Instruction
Print every line below exactly as written, but leave the pictures behind.

Task material
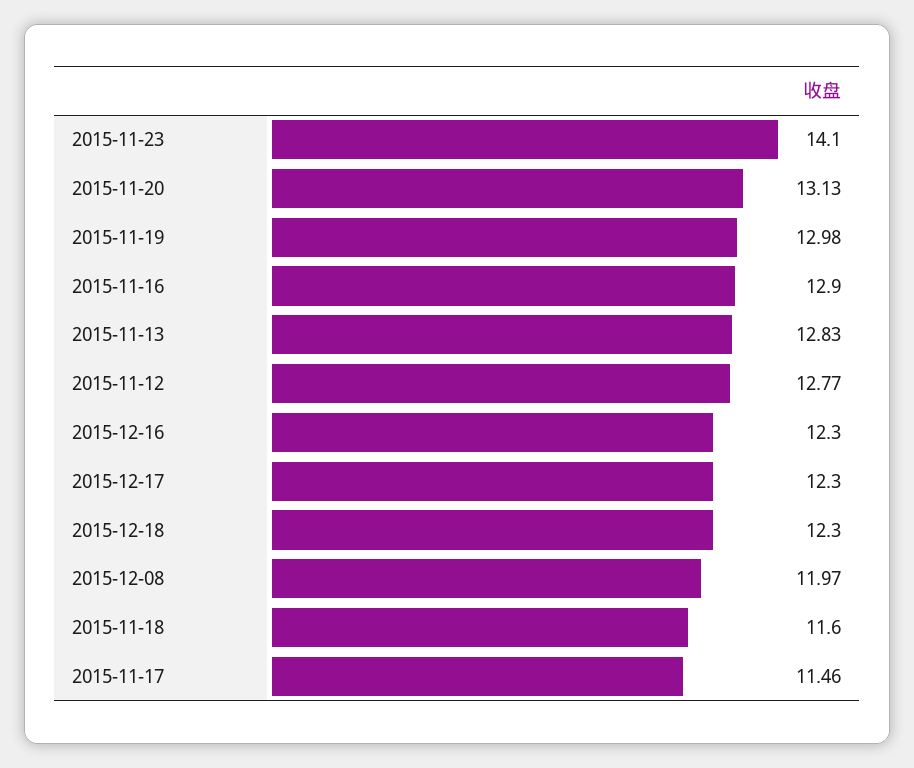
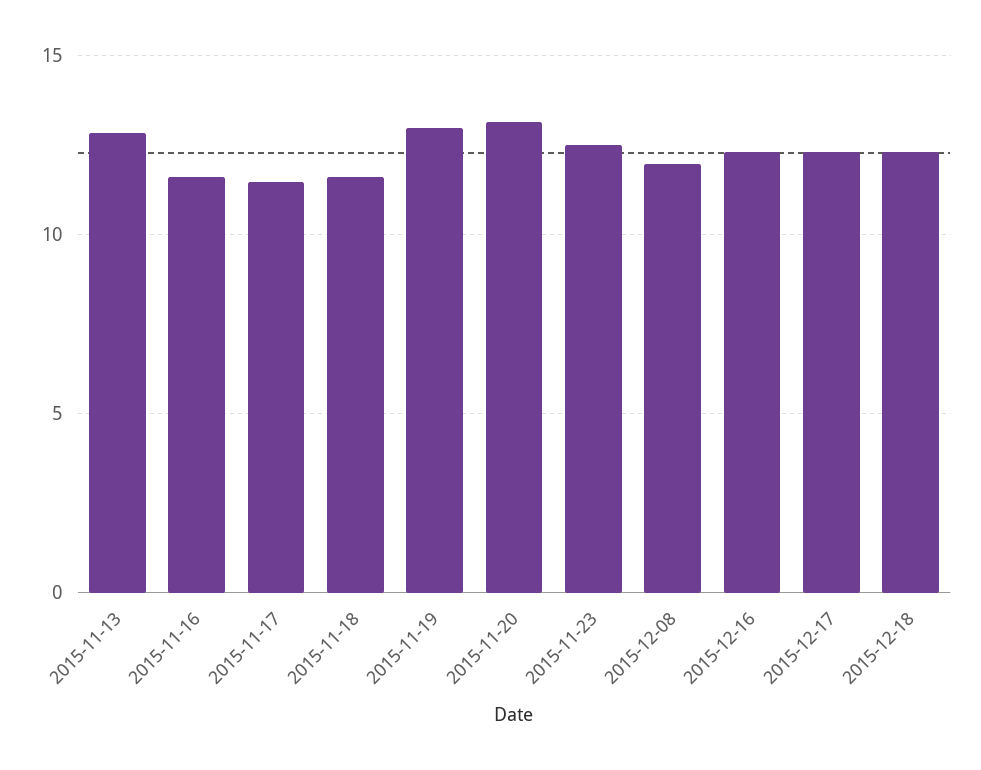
  {
-   "2015-11-23": 14.1,
+   "2015-11-23": 12.5,
    "2015-11-20": 13.13,
    "2015-11-19": 12.98,
-   "2015-11-16": 12.9,
+   "2015-11-16": 11.5,
    "2015-11-13": 12.83,
-   "2015-11-12": 12.77,
    "2015-12-16": 12.3,
    "2015-12-17": 12.3,
    "2015-12-18": 12.3,
    "2015-12-08": 11.97,
    "2015-11-18": 11.6,
    "2015-11-17": 11.46
  }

Problem solution
  {
-   "2015-11-23": 14.1,
+   "2015-11-23": 12.5,
    "2015-11-20": 13.13,
    "2015-11-19": 12.98,
-   "2015-11-16": 12.9,
+   "2015-11-16": 11.5,
    "2015-11-13": 12.83,
-   "2015-11-12": 12.77,
    "2015-12-16": 12.3,
    "2015-12-17": 12.3,
    "2015-12-18": 12.3,
    "2015-12-08": 11.97,
    "2015-11-18": 11.6,
    "2015-11-17": 11.46
  }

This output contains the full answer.